Ok I’ve tested this with some users that definitely do have their work emails on their private phones and I can’t see what this setting is. Are you sure about this, it seems super dodgy?

tankplanker ,

Modern way of doing it is via intune: learn.microsoft.com/en-us/mem/…/devices-wipe

You can force registration of the device before they can access the environment, and you can enforce all sorts of things.

lazynooblet ,
@lazynooblet@lazysoci.al avatar

This is device management and isn’t something that is the default, or comes with Outlook.

A less intrusive method is application management which gives the company control to wipe the account, not the device.

tankplanker ,

Well yeah, but the question was about wiping the device not the account.

echodot ,

Doesn’t that create an isolated admin environment I don’t think it gives me access to their personal stuff.

Also not part of Outlook, adding a work email to a private device doesn’t register it to the admin environment

tankplanker ,

If you set up intune correctly (and its a requirement) you can prevent access to the entire of m365 including outlook unless they register their device and you can use allow lists for users who are approved to use their own devices, or just block them full stop while allowing company phones access.

If yours isn’t requiring registration, then its not setup to do so, you can very much enforce it, this is usually done via conditional access requiring that the device is registered before it can get access.

Often admins also forget to block web access from mobile devices, but that’s also blockable via the conditional access settings (and other ways, but conditional is how I would do it). Its not perfect as its using the user agent, which can be spoofed. Personally if the client needs that level of protection then web access should just be blocked for non company devices.

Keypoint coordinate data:

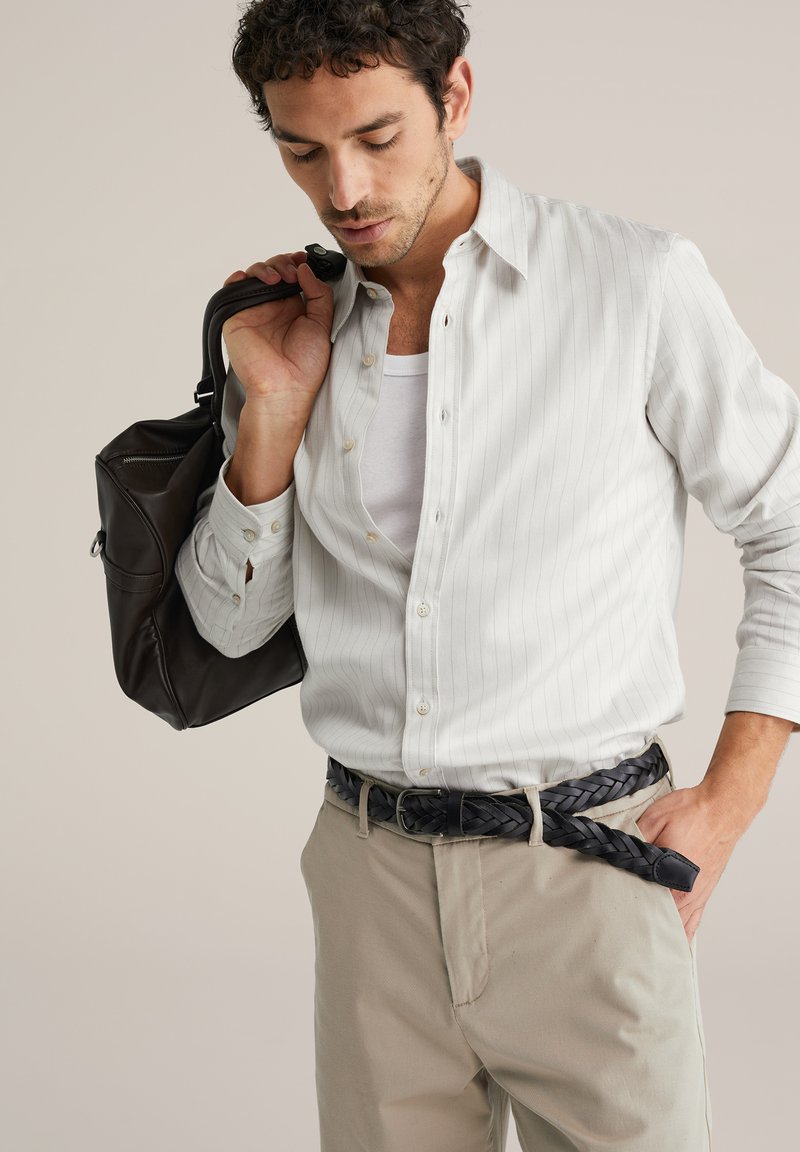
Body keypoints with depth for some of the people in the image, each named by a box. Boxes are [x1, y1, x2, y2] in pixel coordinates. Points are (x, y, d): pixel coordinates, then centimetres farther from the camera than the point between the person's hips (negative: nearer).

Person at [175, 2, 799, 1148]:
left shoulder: (639, 281, -6)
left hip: (582, 874, -3)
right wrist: (272, 409, -4)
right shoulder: (293, 330, 6)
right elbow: (231, 622, 10)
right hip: (372, 877, 3)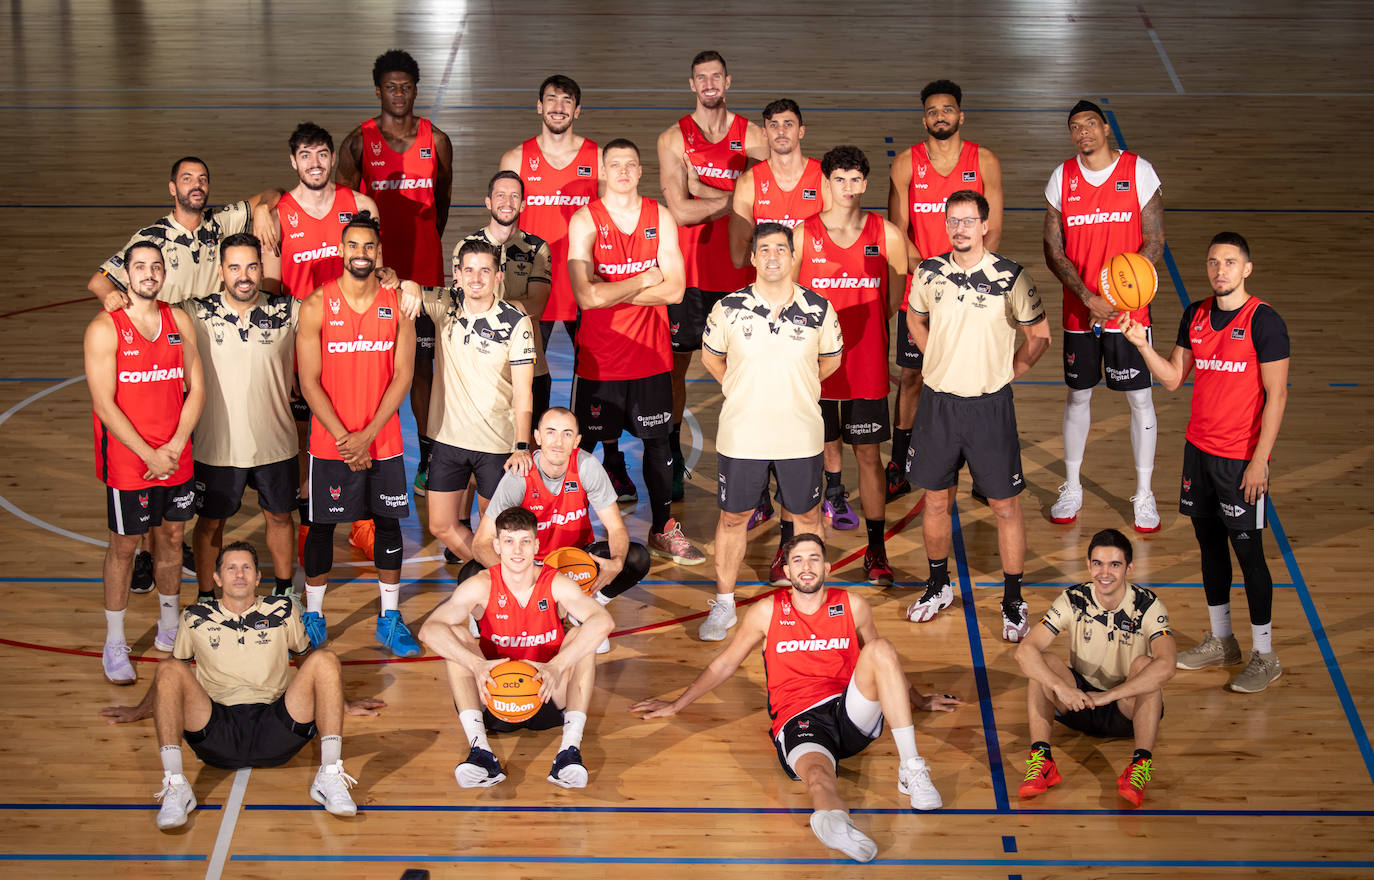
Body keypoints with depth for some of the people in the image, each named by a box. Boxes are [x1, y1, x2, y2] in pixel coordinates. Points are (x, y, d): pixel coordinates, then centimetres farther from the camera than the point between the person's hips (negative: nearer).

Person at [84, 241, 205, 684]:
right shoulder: (105, 329, -11)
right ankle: (114, 645, 13)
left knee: (171, 537, 14)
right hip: (126, 460, -5)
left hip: (176, 459, 5)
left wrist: (175, 447, -8)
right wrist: (150, 455, -16)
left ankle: (169, 630, 30)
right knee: (124, 545, 3)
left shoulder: (179, 321, 5)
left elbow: (196, 387, 5)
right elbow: (105, 405, -14)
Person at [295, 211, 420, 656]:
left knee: (389, 522, 7)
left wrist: (367, 436, -11)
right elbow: (310, 382, -7)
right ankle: (313, 616, 19)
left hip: (383, 441, 2)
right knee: (322, 524, 6)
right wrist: (344, 439, -13)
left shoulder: (398, 304, 0)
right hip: (329, 443, -2)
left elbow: (402, 377, -3)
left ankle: (390, 620, 17)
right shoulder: (317, 305, -5)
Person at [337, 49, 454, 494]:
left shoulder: (436, 140, 4)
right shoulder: (359, 142, -2)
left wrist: (426, 243, 11)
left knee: (422, 362, 6)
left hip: (425, 269, 1)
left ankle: (428, 454, 13)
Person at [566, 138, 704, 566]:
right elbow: (587, 296, -20)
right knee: (588, 443, 3)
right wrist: (645, 280, -12)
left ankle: (663, 530, 25)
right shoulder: (585, 221, -8)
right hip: (600, 357, -3)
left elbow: (674, 289, -8)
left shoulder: (660, 217, 2)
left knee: (658, 442, 12)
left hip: (652, 353, 3)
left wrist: (612, 291, -13)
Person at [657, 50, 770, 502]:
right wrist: (734, 197, -12)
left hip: (738, 268, 1)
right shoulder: (674, 139, -1)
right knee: (675, 363, 4)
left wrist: (705, 192, -14)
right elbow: (680, 211, -11)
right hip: (688, 270, -1)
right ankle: (671, 457, 17)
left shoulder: (752, 137, 4)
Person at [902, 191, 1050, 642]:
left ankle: (1013, 601, 14)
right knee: (936, 500, 12)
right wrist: (939, 362, 12)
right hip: (938, 401, 3)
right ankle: (938, 586, 31)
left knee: (1005, 505, 2)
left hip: (990, 406, -3)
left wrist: (1007, 371, 0)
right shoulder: (929, 273, 0)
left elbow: (1039, 335, 3)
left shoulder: (1011, 278, -9)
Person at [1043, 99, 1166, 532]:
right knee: (1078, 395, 12)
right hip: (1078, 311, 2)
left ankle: (1144, 495, 15)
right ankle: (1071, 488, 25)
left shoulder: (1139, 172, -5)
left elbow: (1154, 242, -5)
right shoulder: (1062, 179, 1)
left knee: (1139, 398, 3)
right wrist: (1088, 297, -15)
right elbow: (1053, 250, -1)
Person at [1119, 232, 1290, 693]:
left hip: (1241, 457, -6)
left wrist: (1259, 461, -16)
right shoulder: (1195, 316, 6)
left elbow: (1276, 395, -13)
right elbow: (1173, 378, 10)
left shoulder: (1264, 321, -13)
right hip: (1199, 447, 6)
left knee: (1248, 551, -1)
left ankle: (1264, 655, 10)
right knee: (1209, 542, 15)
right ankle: (1220, 641, 29)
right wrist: (1142, 344, -6)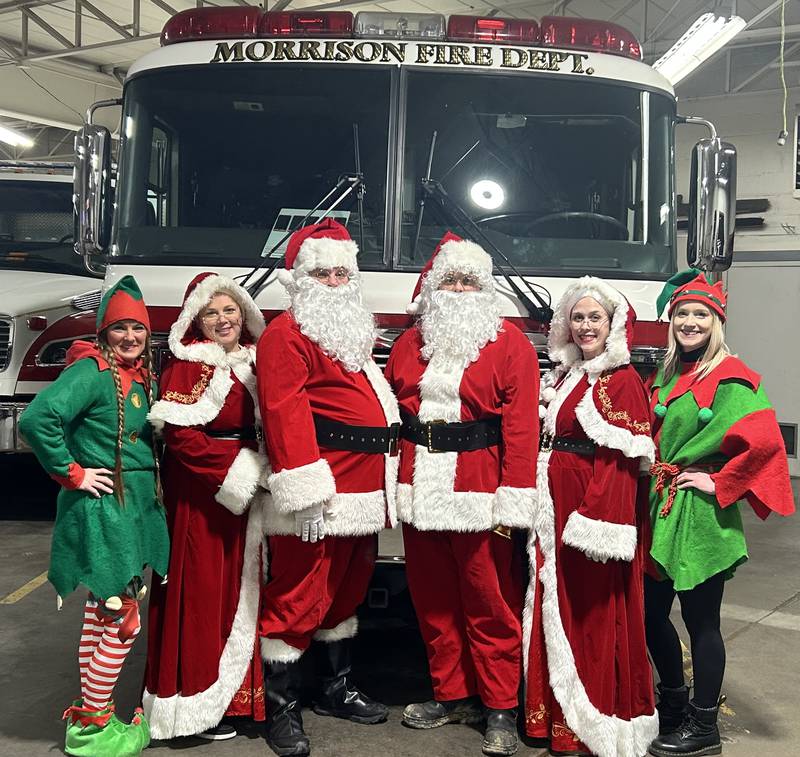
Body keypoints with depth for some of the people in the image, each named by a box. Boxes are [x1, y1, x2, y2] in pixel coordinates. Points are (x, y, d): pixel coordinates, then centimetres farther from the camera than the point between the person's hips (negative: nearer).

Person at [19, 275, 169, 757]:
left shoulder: (142, 376, 10)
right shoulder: (91, 371, -15)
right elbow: (37, 419, -27)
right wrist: (73, 474, -20)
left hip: (135, 506, 9)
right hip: (102, 507, -9)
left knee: (101, 613, 17)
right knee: (123, 622, -4)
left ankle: (89, 714, 30)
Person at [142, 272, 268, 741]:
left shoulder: (253, 363, 12)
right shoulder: (189, 366, -8)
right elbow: (179, 434, -16)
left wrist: (264, 465, 2)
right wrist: (234, 467, -17)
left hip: (248, 491, 7)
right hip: (201, 495, -7)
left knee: (240, 587, 12)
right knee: (203, 589, -3)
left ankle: (237, 690, 24)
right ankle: (198, 705, 7)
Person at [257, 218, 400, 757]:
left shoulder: (355, 333, 21)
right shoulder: (286, 335, -9)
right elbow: (285, 414, -19)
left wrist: (381, 489, 22)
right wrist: (306, 493, -26)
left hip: (363, 493, 9)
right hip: (319, 496, -9)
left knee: (347, 589, 19)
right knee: (299, 596, -3)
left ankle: (337, 688, 34)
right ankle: (282, 708, 10)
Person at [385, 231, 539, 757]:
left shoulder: (509, 344, -2)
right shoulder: (410, 344, 14)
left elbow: (522, 426, -9)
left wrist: (512, 502, -16)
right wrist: (393, 481, 7)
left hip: (478, 494, -5)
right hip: (420, 491, 5)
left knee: (491, 605, 2)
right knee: (433, 600, 13)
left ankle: (500, 708, 16)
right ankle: (452, 695, 28)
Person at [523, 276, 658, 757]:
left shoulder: (623, 381, -9)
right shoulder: (564, 376, 15)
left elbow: (621, 457, -16)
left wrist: (594, 518, -22)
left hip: (596, 507, -8)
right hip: (553, 509, 8)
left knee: (593, 613, 0)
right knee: (555, 609, 13)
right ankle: (557, 714, 26)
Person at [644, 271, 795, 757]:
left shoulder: (730, 378, -11)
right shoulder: (664, 377, 12)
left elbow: (765, 441, -24)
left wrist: (720, 483, -17)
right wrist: (653, 479, 12)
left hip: (699, 515, -7)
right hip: (660, 507, 7)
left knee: (700, 619, 3)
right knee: (651, 611, 14)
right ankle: (674, 703, 35)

_Required action_: Continue the forum thread about using Intune to control work email on personal phones from the point where it stops. You can ignore these lines.

_Answer to the problem_:
You can enforce that the company is added as a device manager, that’s usually how the device wipe is enforced. Access to personal data isn’t really what you are granting here, it is the ability to remote wipe the entire device.

Its a proper device management system with a ton of options. You can for example force users to only use an approved list of applications on their own device for company data.

orclev ,

There are ways around this. I run Outlook inside of a sandbox, so you can remote wipe the sandbox, but the rest of the phone isn’t accessible to anything in the sandbox even with “device admin” permissions.

tankplanker ,

There are ways around most things, but you’ll have to define this sandbox on your mobile as a lot of these can be prevented with the right additional product, obviously Microsoft being Microsoft isn’t going to give this away.

echodot ,

Yeah I’m pretty sure that’s how our system sets it up, but it’s supposed to be set up like that not as a workaround, I feel super duper sketchy about wiping it uses personal device. When they leave the company that’s the only section of the device we wipe.

There’s only like a couple of dozen uses on the account that actually use their personal devices. Mostly just the have IT staff and a few managers who need to be emergency contactable.

Rootiest ,
@Rootiest@lemmy.world avatar

Just put your work apps in your Work profile.

That’s exactly why Android has this function, so they can only remotely access/wipe that profile. Everything in that profile is kept segregated from the rest of the system.

Gestrid ,

My school required this. They forced me to grant the Outlook app admin access to my phone in order to be able to add my school email in the app.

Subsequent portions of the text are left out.